Selected text:
= = =
Bardo Pond ‘Yntra’ (Latitudes Session) CD/LP 2012

Bardo Pond ‘Yntra’ (Latitudes Session) CD/LP 2012After eight full-length albums, the psych-rock troupe known as Bardo Pond delivers another great befuddled head feast of a (mini) album for you to ponder, grin, panic and dribble over. This three-track release is part of Southern imprint’s Latitudes, which only releases recordings made at Southern Studios, and as such is a nice counterpoint to the similarly scatological yet sunny jam sandwich that was put out recently by Carlton Melton, ‘Photos of Photos.’ This is because they both fall under the expansive psych-rock banner, and take a broadly similar approach, favouring jam-based freedom of expression, meaning that both releases feel very improvised and spontaneous. However, Bardo Pond is arguably a more focused, even gothy in places, maelstrom, with a definite convulsive eye turning the storm within the band’s jams.

They specialise in that sort of psych tune that slowly, imperceptibly intensifies, like a storm, so before you know it, track 1 ‘The Crawl’ is less crawling, more doing a jig around you, as guitars spread a web and Isabelle’s vocals float like an angered but understanding harpie in the distance. The track doesn’t quite hit the highest of highs, but certainly achieves some sort of cathartic, chorus-effect laden nirvana before stopping fairly abruptly.

Track two ‘Side To Side’ is a bit more of a structured ‘song’, coming on like a slightly more shuffling, quaaluded neo-psych take on 70s heathen stoner rock a la Coven or something, with ritualistic, but swooping, vertigo-inducing vocals finishing off the effect.
= = =
Entries provided:
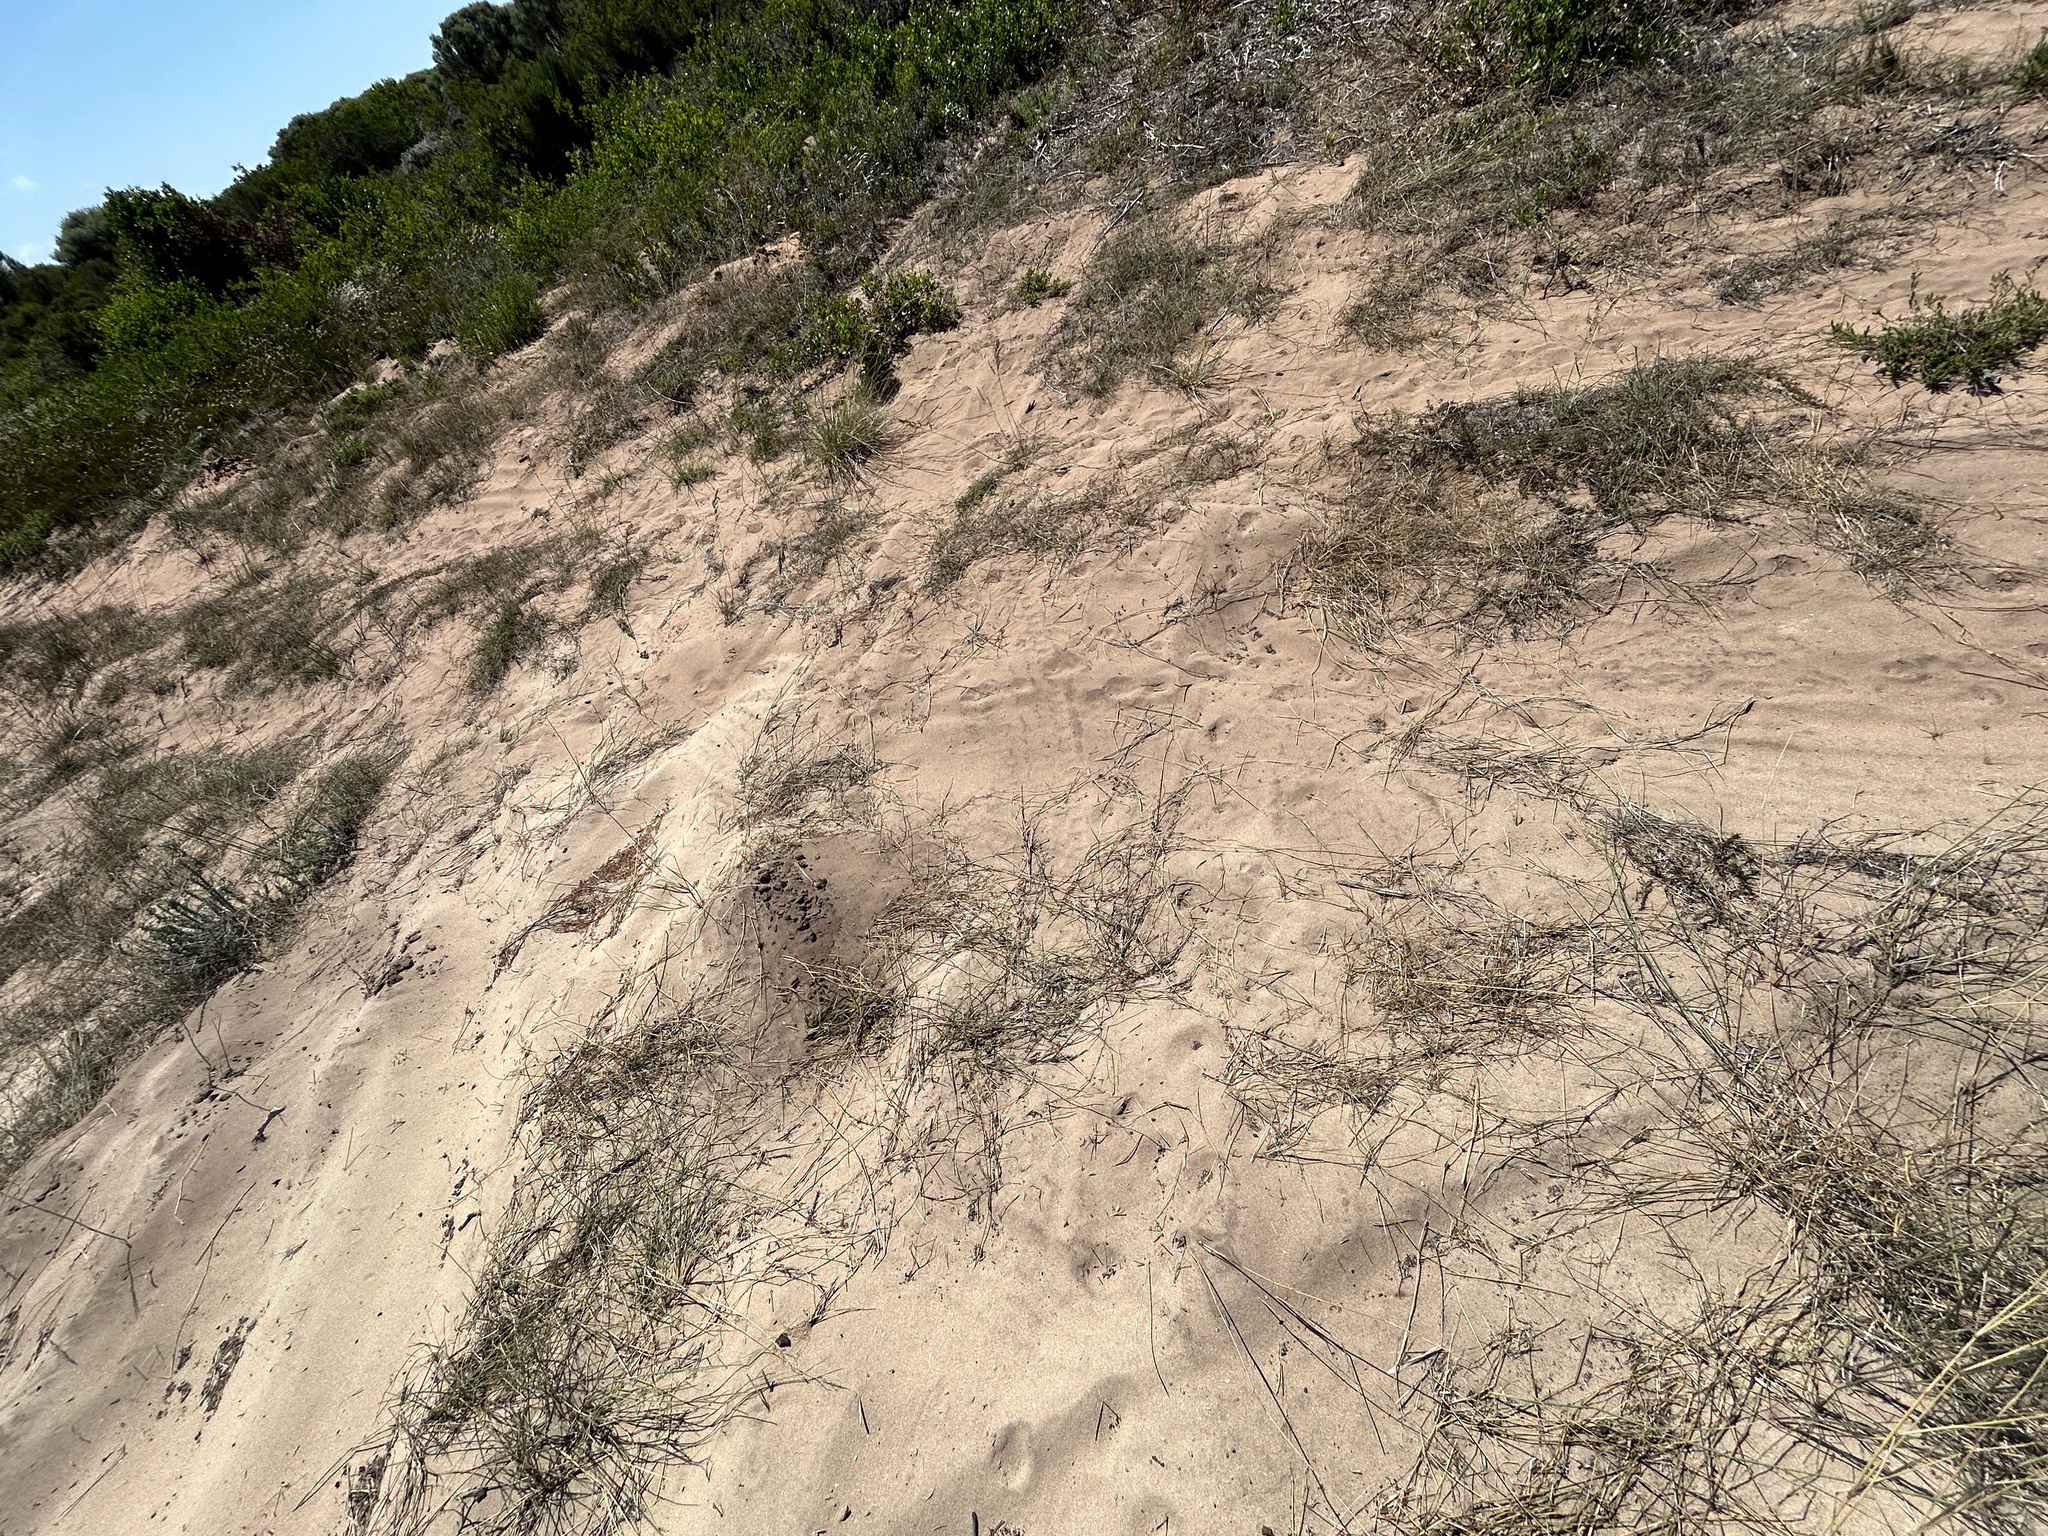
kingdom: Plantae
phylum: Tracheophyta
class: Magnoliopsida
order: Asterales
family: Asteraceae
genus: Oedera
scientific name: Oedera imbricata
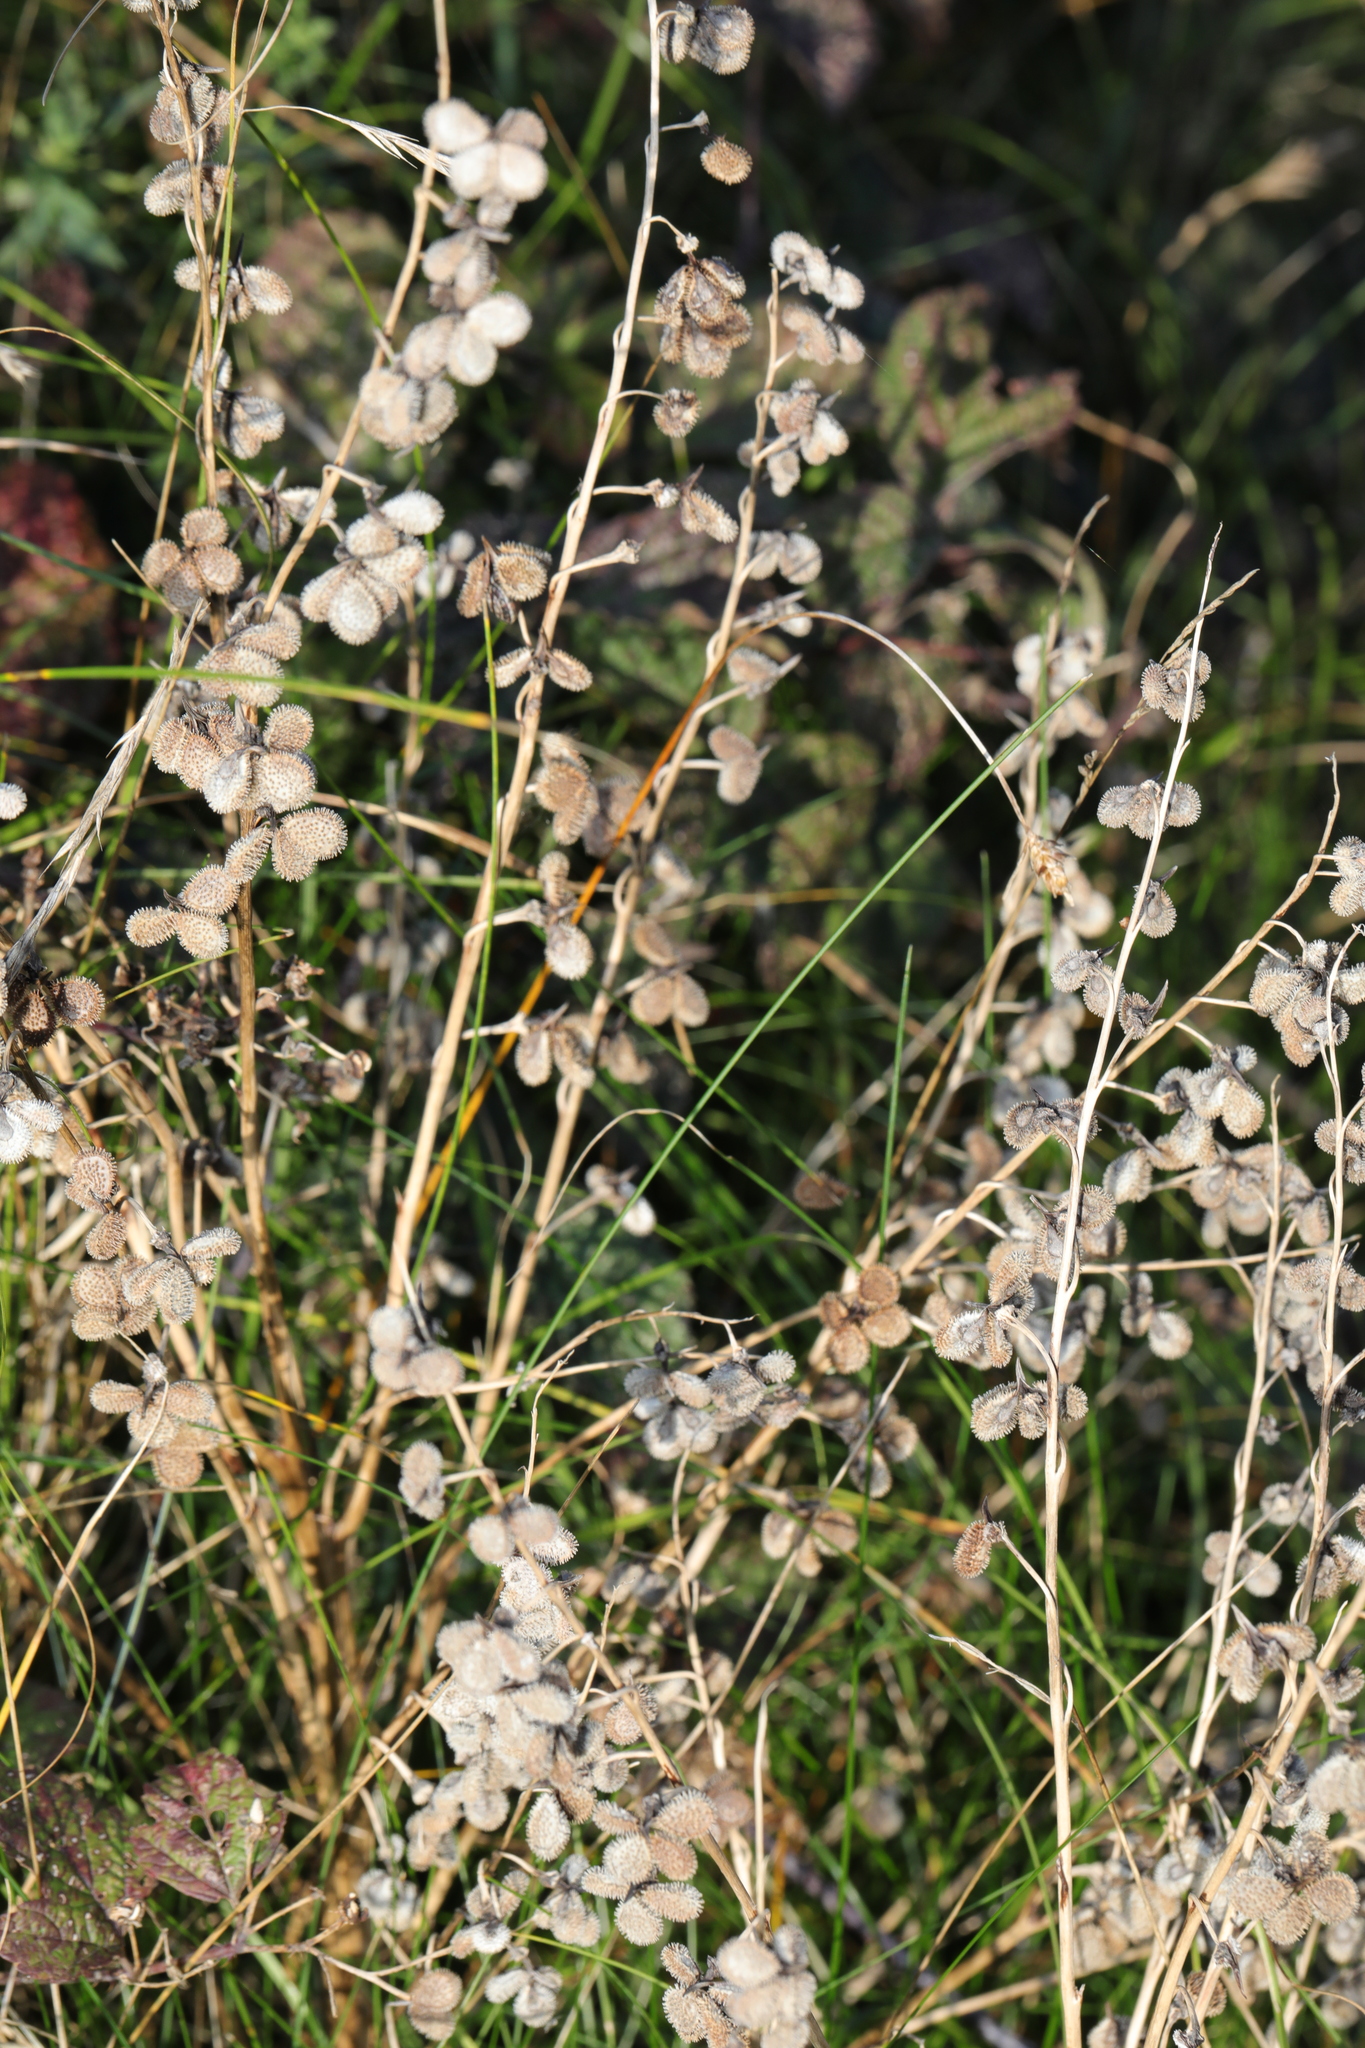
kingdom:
= = =
Extract a passage verbatim from the Bardo Pond review, beginning at the words "Bardo Pond ‘Yntra’ (Latitudes Session) CD/LP 2012After" and stopping after "the band’s jams.". The items were taken from a separate source unrelated to the review.

Solution to this exercise:
Bardo Pond ‘Yntra’ (Latitudes Session) CD/LP 2012After eight full-length albums, the psych-rock troupe known as Bardo Pond delivers another great befuddled head feast of a (mini) album for you to ponder, grin, panic and dribble over. This three-track release is part of Southern imprint’s Latitudes, which only releases recordings made at Southern Studios, and as such is a nice counterpoint to the similarly scatological yet sunny jam sandwich that was put out recently by Carlton Melton, ‘Photos of Photos.’ This is because they both fall under the expansive psych-rock banner, and take a broadly similar approach, favouring jam-based freedom of expression, meaning that both releases feel very improvised and spontaneous. However, Bardo Pond is arguably a more focused, even gothy in places, maelstrom, with a definite convulsive eye turning the storm within the band’s jams.